◆ **Data listing**:
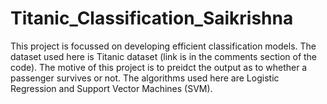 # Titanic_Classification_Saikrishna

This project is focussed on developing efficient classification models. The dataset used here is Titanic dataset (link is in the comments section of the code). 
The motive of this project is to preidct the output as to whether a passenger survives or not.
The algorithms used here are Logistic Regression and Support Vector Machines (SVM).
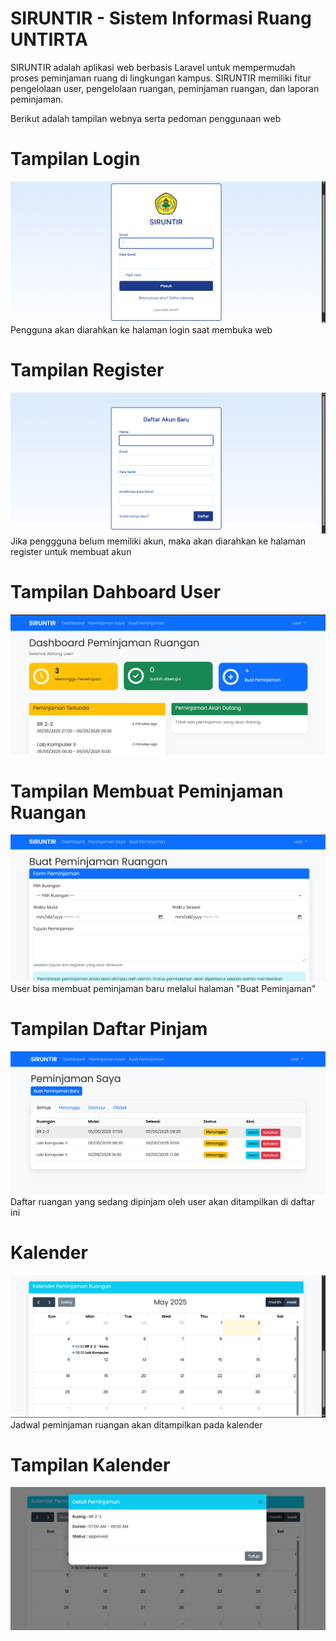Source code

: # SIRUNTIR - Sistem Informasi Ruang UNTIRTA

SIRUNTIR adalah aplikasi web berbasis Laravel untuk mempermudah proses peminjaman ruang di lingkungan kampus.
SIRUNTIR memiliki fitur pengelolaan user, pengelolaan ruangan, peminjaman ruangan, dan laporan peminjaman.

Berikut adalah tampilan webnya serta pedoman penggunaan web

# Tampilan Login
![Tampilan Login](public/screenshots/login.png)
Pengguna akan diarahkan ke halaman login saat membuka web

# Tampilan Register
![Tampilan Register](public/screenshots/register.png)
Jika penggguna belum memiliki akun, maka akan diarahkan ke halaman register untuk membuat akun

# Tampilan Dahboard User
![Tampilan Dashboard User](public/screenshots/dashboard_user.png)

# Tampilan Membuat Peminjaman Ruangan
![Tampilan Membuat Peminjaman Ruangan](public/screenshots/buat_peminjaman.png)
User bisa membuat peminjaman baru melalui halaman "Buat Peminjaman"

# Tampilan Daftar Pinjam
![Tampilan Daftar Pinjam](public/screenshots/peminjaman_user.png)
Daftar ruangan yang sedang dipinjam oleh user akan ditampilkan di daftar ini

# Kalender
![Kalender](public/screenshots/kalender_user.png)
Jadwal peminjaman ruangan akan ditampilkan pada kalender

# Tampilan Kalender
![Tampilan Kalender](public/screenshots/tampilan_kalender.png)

* * *

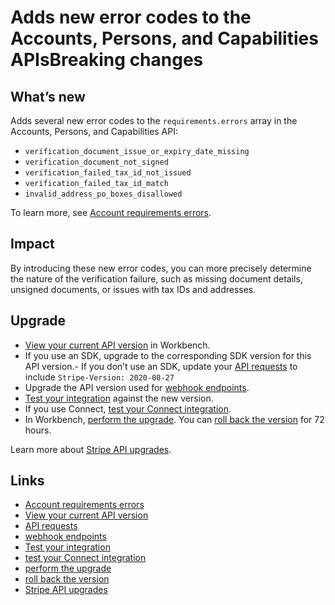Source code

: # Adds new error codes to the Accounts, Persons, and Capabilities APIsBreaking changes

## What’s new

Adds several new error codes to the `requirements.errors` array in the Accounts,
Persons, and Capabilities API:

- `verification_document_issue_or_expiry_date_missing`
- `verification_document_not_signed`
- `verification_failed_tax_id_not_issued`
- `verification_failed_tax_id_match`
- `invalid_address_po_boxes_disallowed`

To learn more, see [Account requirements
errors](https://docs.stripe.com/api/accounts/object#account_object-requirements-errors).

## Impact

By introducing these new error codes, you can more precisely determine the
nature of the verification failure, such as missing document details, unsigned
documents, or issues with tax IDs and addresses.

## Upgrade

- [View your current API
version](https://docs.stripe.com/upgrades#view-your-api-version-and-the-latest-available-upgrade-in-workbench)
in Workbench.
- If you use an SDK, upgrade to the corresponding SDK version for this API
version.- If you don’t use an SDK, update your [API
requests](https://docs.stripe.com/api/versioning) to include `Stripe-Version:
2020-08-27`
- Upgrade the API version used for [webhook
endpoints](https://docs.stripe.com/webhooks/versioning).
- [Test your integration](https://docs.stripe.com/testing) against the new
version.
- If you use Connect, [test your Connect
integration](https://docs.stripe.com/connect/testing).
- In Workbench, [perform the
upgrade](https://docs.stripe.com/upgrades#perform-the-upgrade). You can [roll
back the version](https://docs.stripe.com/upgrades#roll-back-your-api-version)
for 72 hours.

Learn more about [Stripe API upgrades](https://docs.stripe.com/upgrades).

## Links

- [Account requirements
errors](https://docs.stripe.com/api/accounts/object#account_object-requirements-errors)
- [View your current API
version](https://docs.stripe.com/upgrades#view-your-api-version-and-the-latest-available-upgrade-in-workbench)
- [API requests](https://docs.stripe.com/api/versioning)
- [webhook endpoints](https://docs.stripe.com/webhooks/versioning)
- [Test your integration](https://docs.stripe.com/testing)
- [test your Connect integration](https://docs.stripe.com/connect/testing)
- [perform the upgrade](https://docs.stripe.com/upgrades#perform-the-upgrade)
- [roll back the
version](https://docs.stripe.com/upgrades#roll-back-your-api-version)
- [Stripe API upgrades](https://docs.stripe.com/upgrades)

◆ **Exercise**: Among the entries above, locate the lines containing "Adds several new" and "To learn more, see [Account requirements", and transcribe exactly those two lines and all lines between.

◆ **Result of the task**:
Adds several new error codes to the `requirements.errors` array in the Accounts,
Persons, and Capabilities API:

- `verification_document_issue_or_expiry_date_missing`
- `verification_document_not_signed`
- `verification_failed_tax_id_not_issued`
- `verification_failed_tax_id_match`
- `invalid_address_po_boxes_disallowed`

To learn more, see [Account requirements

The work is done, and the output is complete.